- [TEXTO SELECIONADO]:
+++
No entanto, se as despesas (esqueletos) forem identificadas somente em período posterior (no governo seguinte ao que esta assumindo) pode-se configurar omissão do governante atual ou mesmo solidariedade com a prática (irresponsável) do não reconhecimento de despesas nos balanços.
Qualquer irregularidade constatada nesse sentido deve ser comunicada ao Tribunal de Contas ao qual o ente público está jurisdicionado e ao Ministério Público local.
Passivos, Ações Trabalhistas e Precatórios a Pagar
Essas despesas deverão ser rigorosamente identificadas no sentido de se conhecer as pressões que poderão ocorrer à curto prazo sobre a administração. Ressalte-se que a LRF determina a elaboração de Anexo de Riscos Fiscais na LDO e a constituição de reservas de contingência para a cobertura desse tipo de despesa, no curto prazo. O descumprimento a essa regra (elaboração de Anexo de Riscos Fiscais e constituição de reserva de contingência) representa crime de responsabilidade do governante.
Lei de Diretrizes Orçamentárias – LDO e Lei Orçamentária Anual – LOA
É preciso verificar se a lei orçamentária está efetivamente adequada às novas regras definidas na Lei de Responsabilidade Fiscal (além da LDO). Ressalte-se que a elaboração das leis do orçamento em desacordo com a LRF importará em multa de 30% dos vencimentos anuais do administrador público e sanções fiscais ao ente público, o que significa a impossibilidade de contratar e receber transferências voluntárias do governo federal. As multas recairão sobre o governante que sai. Mas a impossibilidade de contratar convênios recairá sobre o novo governo, até que o problema seja sanado. (1)
Independente das sanções que recairão sobre o antigo gestor, caberá á nova administração a adequação das leis orçamentárias às regras da LRF (elaboração de Anexos de Metas, Anexos de Riscos, previsão de receitas, reservas de contingências, etc).
+++
- [TRECHOS DOS REGISTROS]:
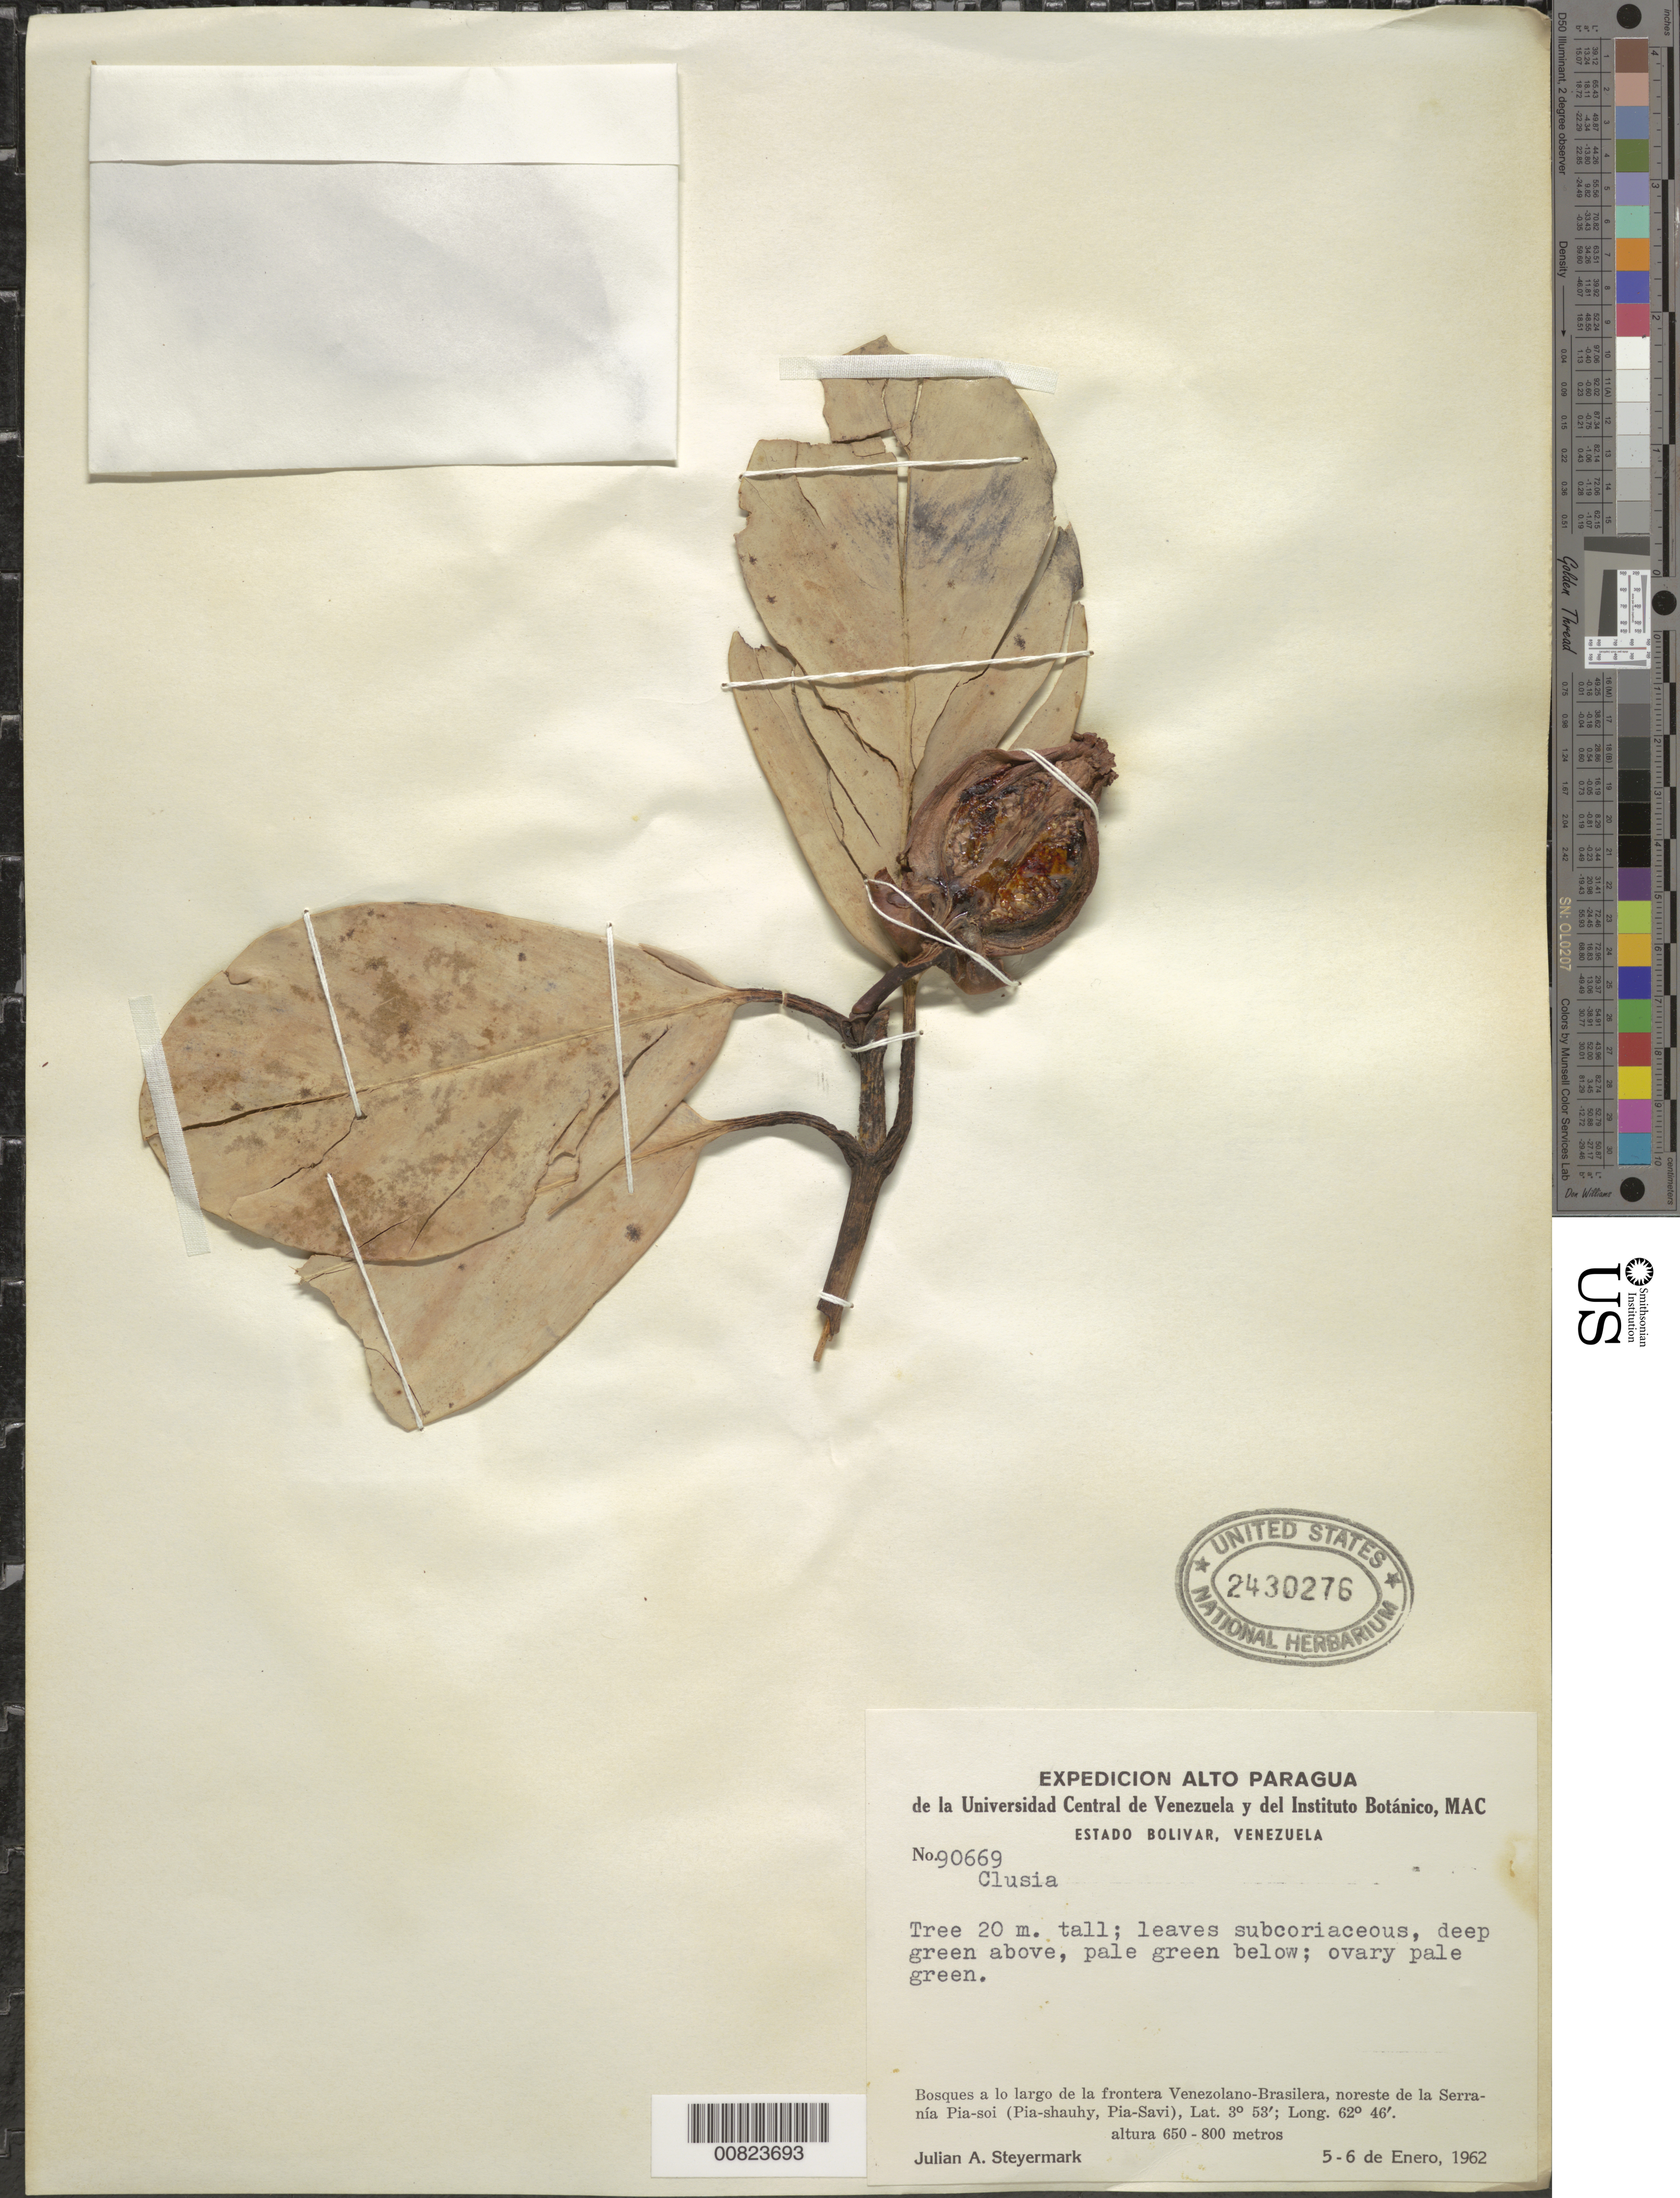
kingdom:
+++
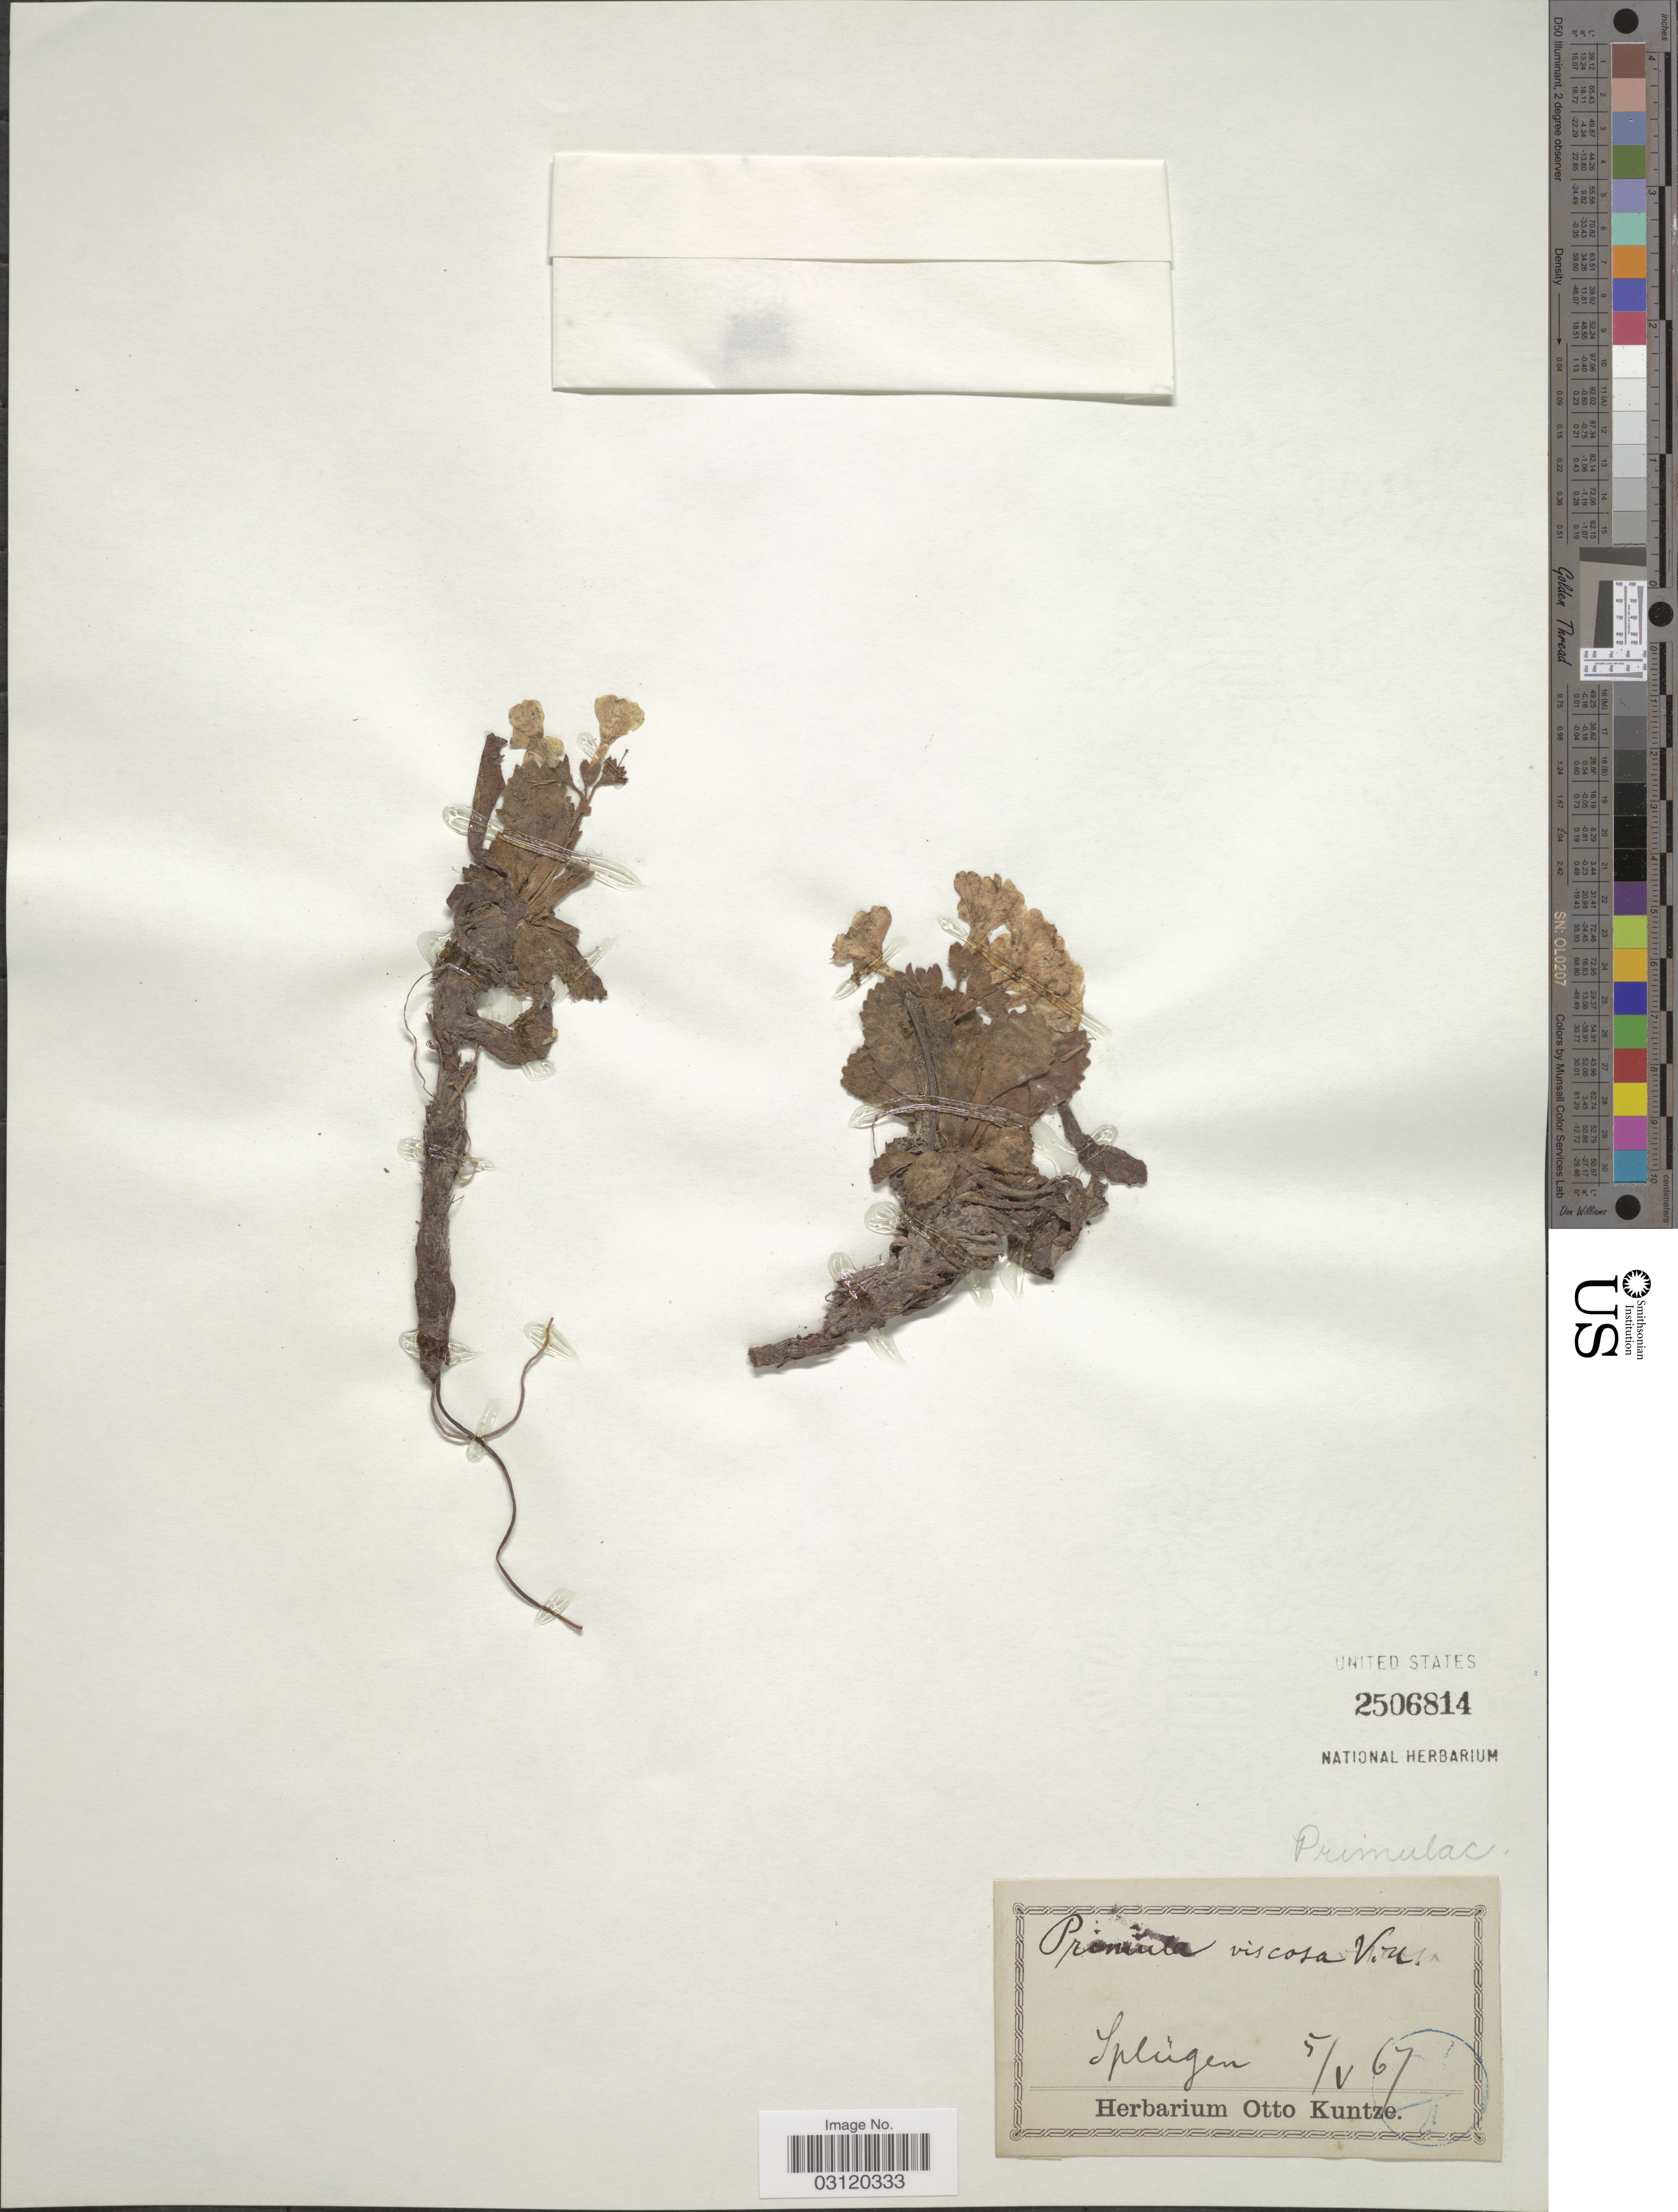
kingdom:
+++
- [EXERCÍCIO ESCRITO 1]: No texto sobre a Lei de Responsabilidade Fiscal, quais itens aparecem entre parênteses como parte da adequação das leis orçamentárias às regras da LRF? Enumere todos.
- [EXERCÍCIO ESCRITO 2]: Prossiga com o texto sobre a Lei de Responsabilidade Fiscal a partir do ponto em que ele termina.

- [RESPOSTA 1]:
- Elaboração de Anexos de Metas
- Anexos de Riscos
- Previsão de receitas
- Reservas de contingências

- [RESPOSTA 2]:
Atendimento dos Limites estabelecidos pela Lei de Responsabilidade Fiscal
Outro assunto importante na transição de governo é a identificação dos principais limites legais definidos na LRF e a situação encontrada em cada Estado. São eles:
Limites para despesas com pessoal – no caso estadual, o total das despesas não poderá ultrapassar a 60% da Receita Corrente Líquida – RCL (2), sendo 3% para o Poder Legislativo, 6% para o Judiciário, 2% para o Ministério Público e 49% para o Executivo. A data limite para o atingimento dos limites legais, (no caso do excesso) de acordo com a LRF é dezembro de 2002;
Limites para endividamento público (saldo devedor) – neste caso, o limite legal é igual a duas vezes a RCL para Estados e 1,2 vezes para Municípios;
Limites com serviços terceirizados – até dezembro de 2002, o máximo que um governo estadual e municipal poderá despender com essas despesas corresponde ao porcentual gasto, observado em dezembro de 1999 (gasto anual) com essa rubrica.
O retorno ao limite legal (no caso em que haja excesso) será obrigação dos novos governantes, sem prejuízo das sanções penais que recairão sobre os antigos gestores. No entanto, as sanções fiscais recairão sobre a nova administração que deverá observar os prazos definidos na LRF (sem postergação) para excesso de gastos com pessoal (dois quadrimestres) e para excesso de endividamento (três quadrimestres).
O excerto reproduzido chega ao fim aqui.